**WHAT TO DO:**
First find the line containing "H&E whole-slide image" in the data, then set it down exactly along with every line after it, through the last.

**SUPPLIED DATA:**
-*-*-
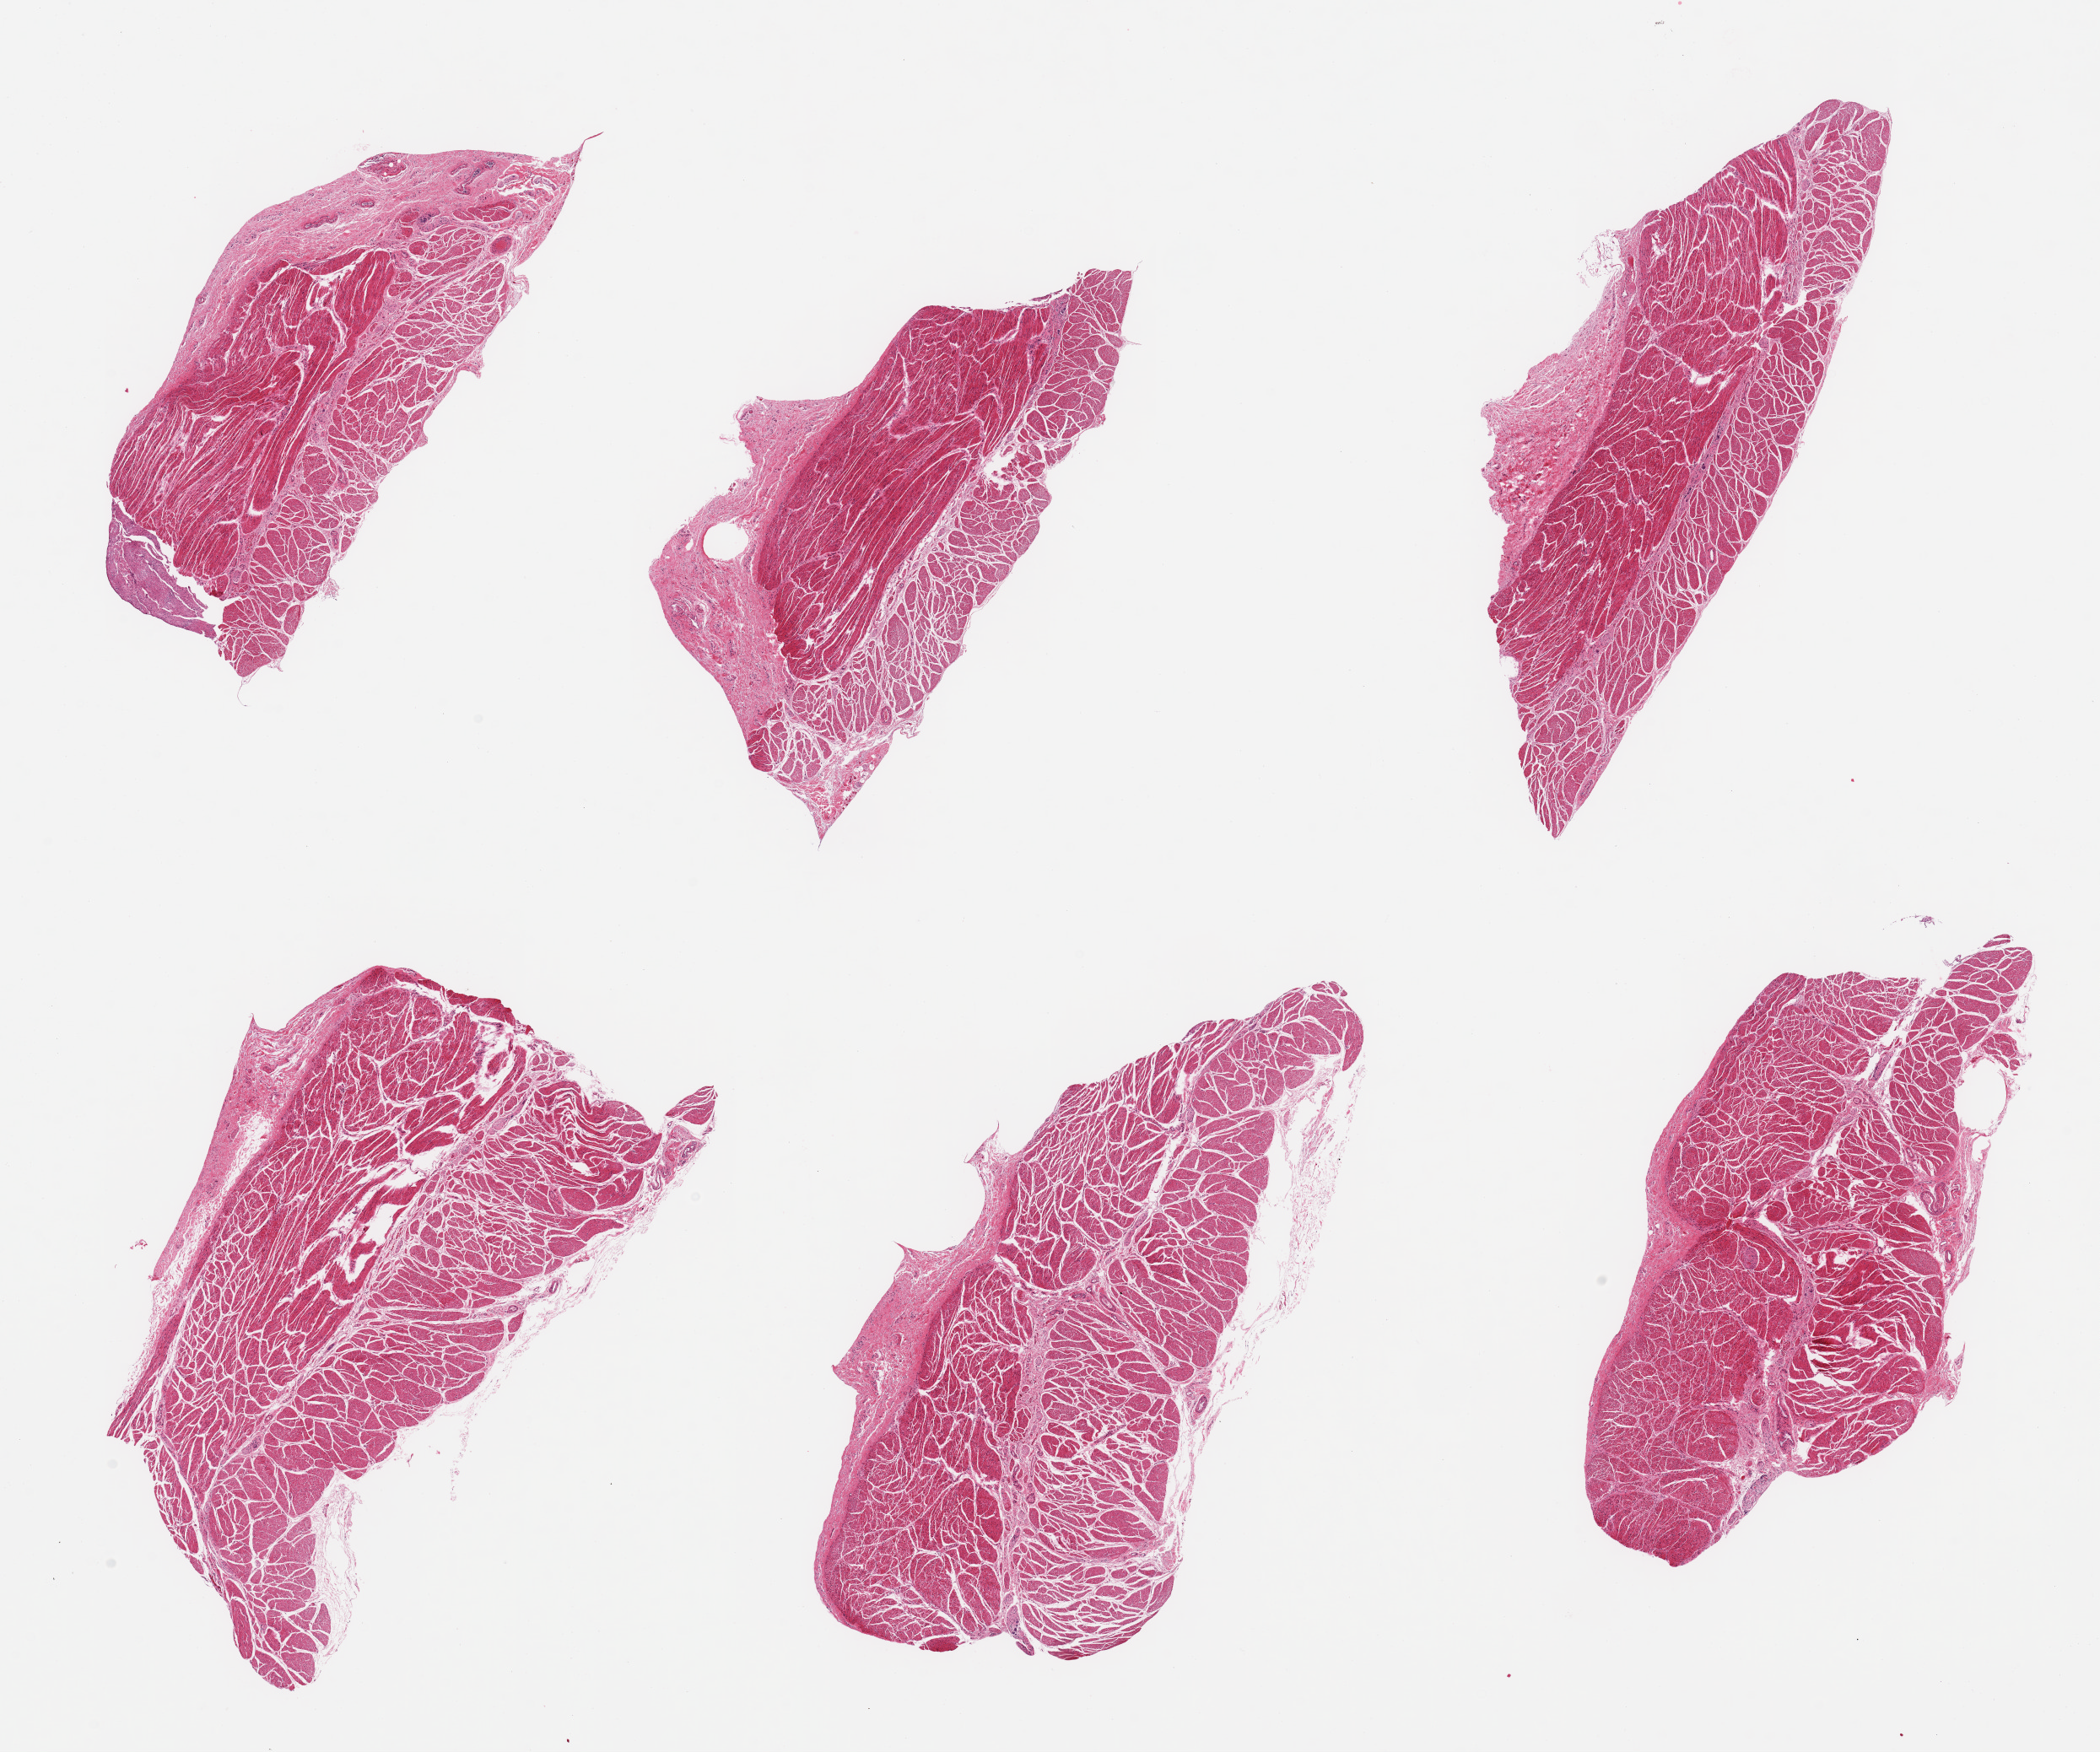
Digitized haematoxylin and eosin-stained section — shown as a low-resolution overview of the whole scanned area (about 19.7 x 16.4 mm, slide scanned at 20x). PAXgene-fixed paraffin-embedded (PFPE) section. Target tissue: gastroesophageal junction. Tissue donor sample. Donor sex: female.
Reviewer comment on this tissue sample: 6 pieces; well dissected.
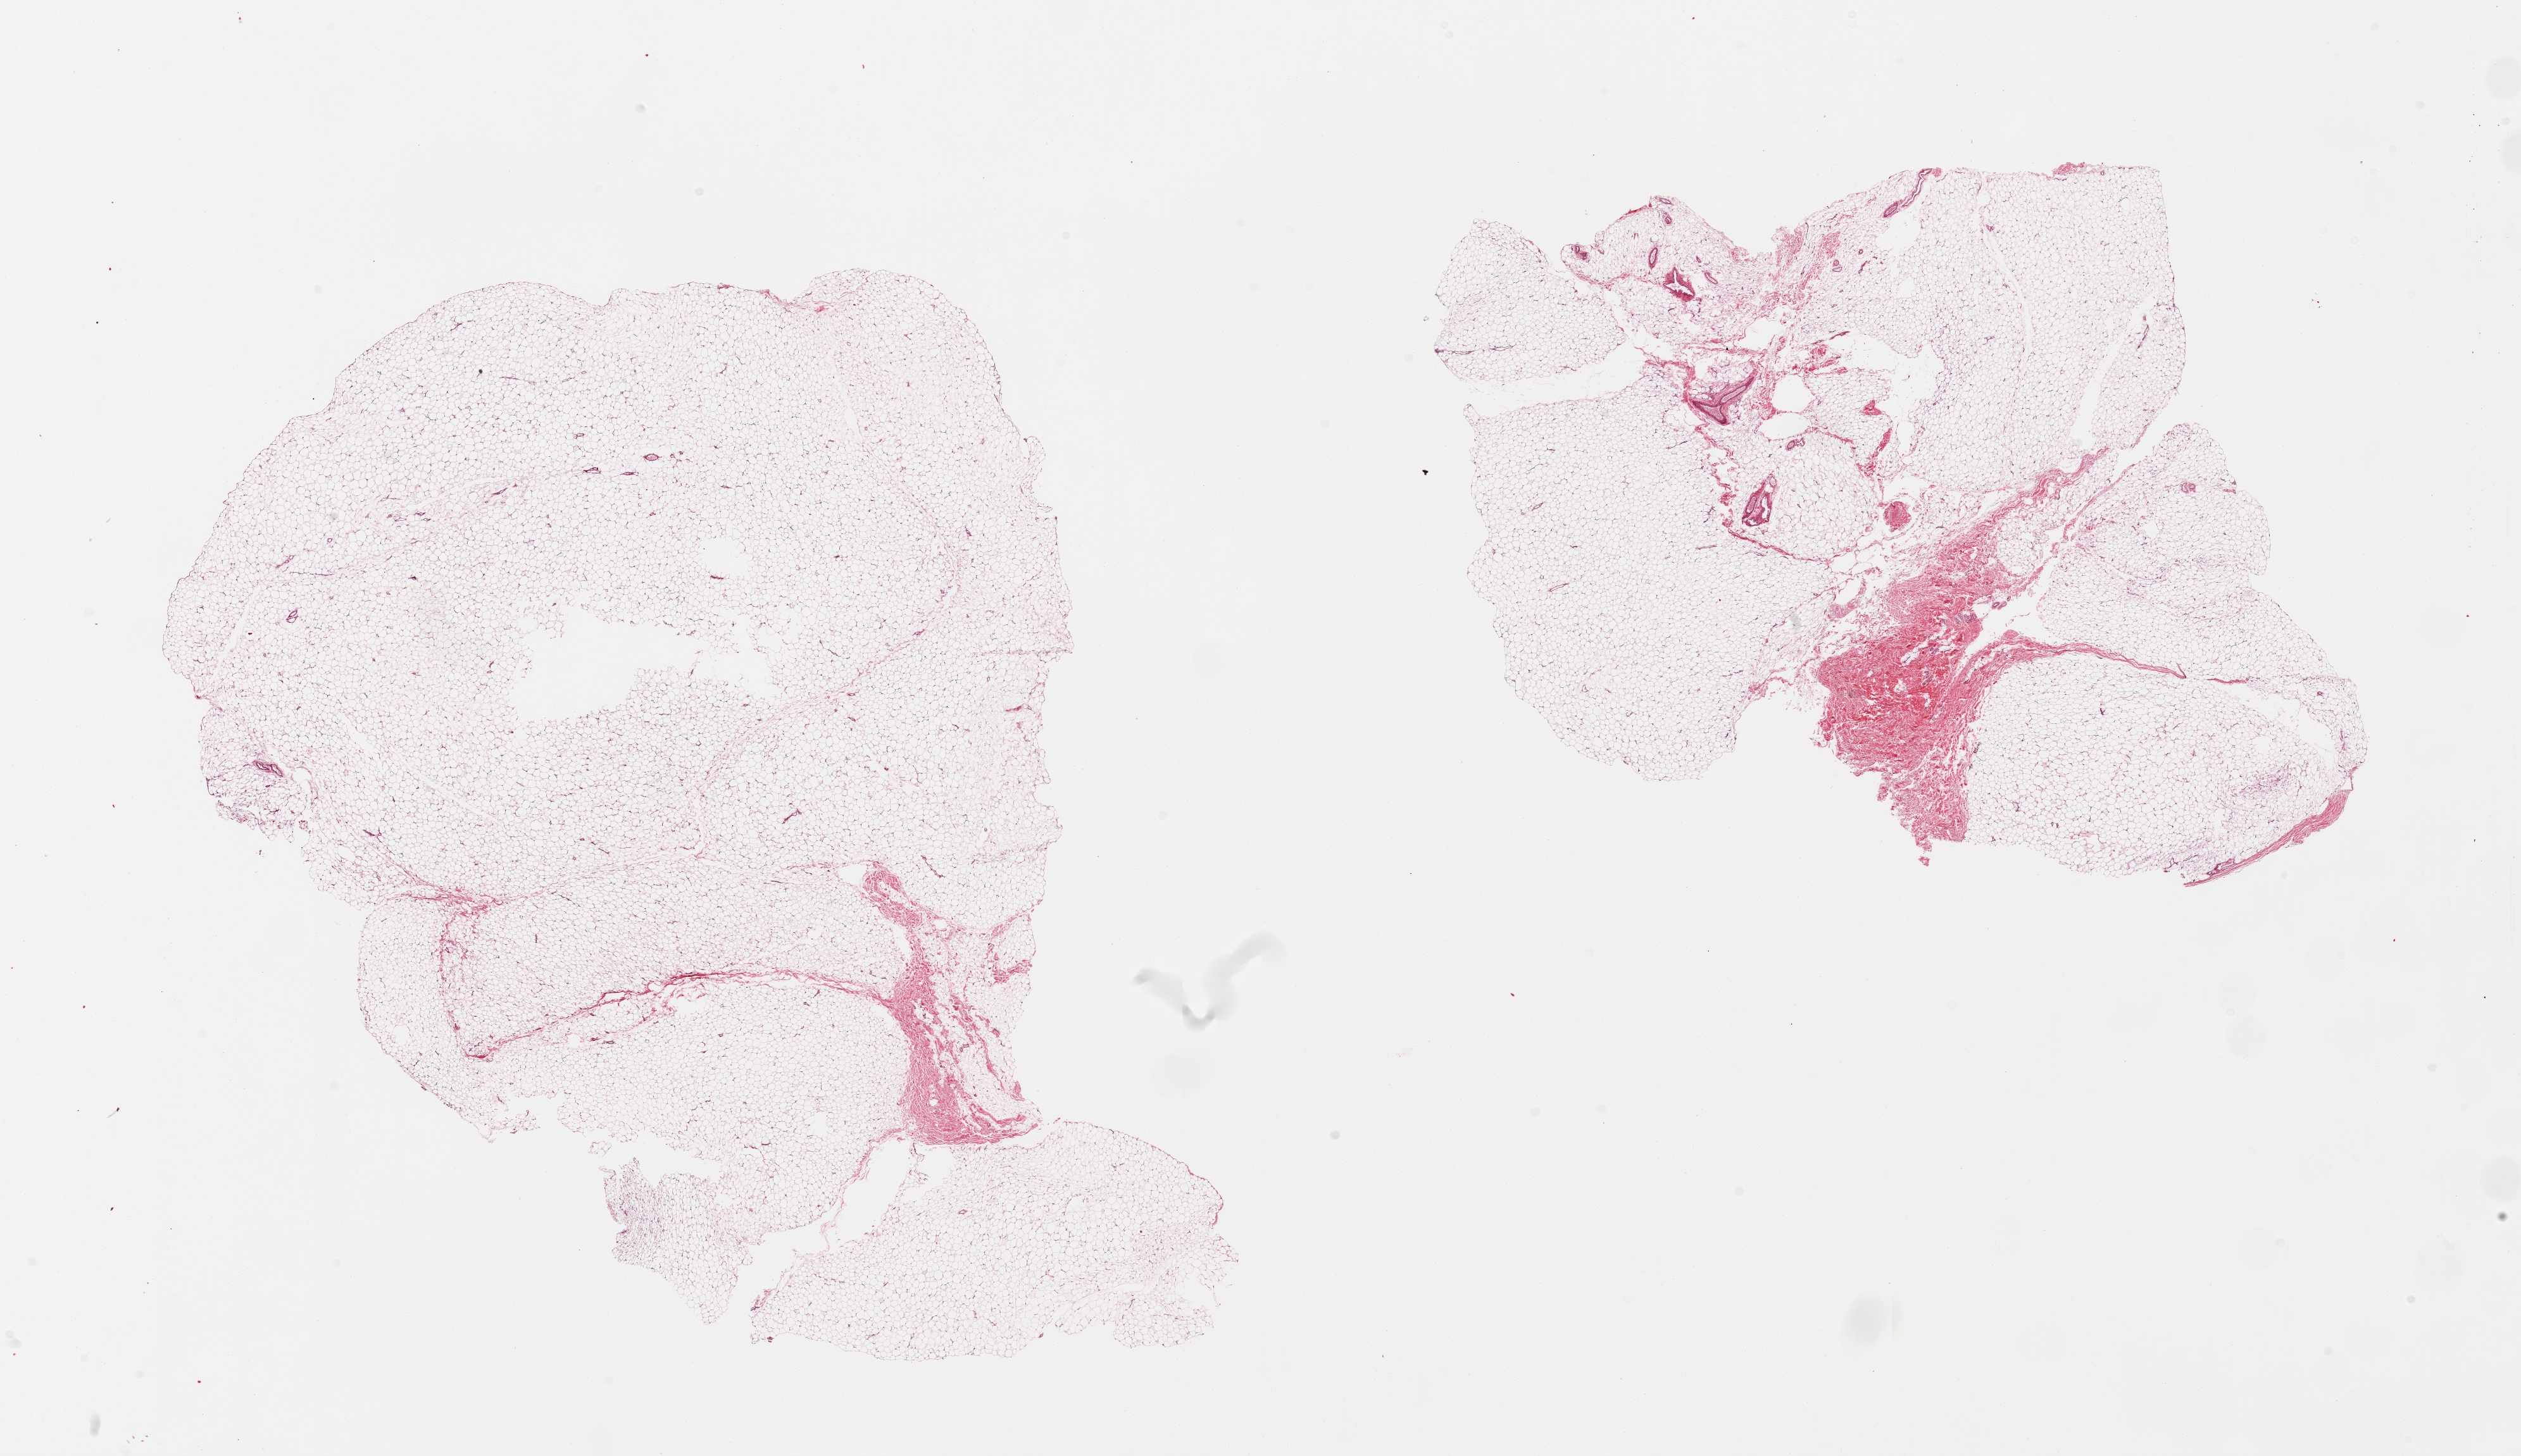
H&E whole-slide image — low-resolution overview of the scanned area, about 31.5 x 18.2 mm. PAXgene-fixed paraffin-embedded (PFPE) section. Sampled site (target tissue): breast. Donor tissue sample. Male donor.
Pathologist's review note for this sample: 2 pieces; predominantly fat with 5-15% fibrous tissue, no ductal elements seen.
-*-*-
**FINISHED TASK:**
H&E whole-slide image — low-resolution overview of the scanned area, about 31.5 x 18.2 mm. PAXgene-fixed paraffin-embedded (PFPE) section. Sampled site (target tissue): breast. Donor tissue sample. Male donor.
Pathologist's review note for this sample: 2 pieces; predominantly fat with 5-15% fibrous tissue, no ductal elements seen.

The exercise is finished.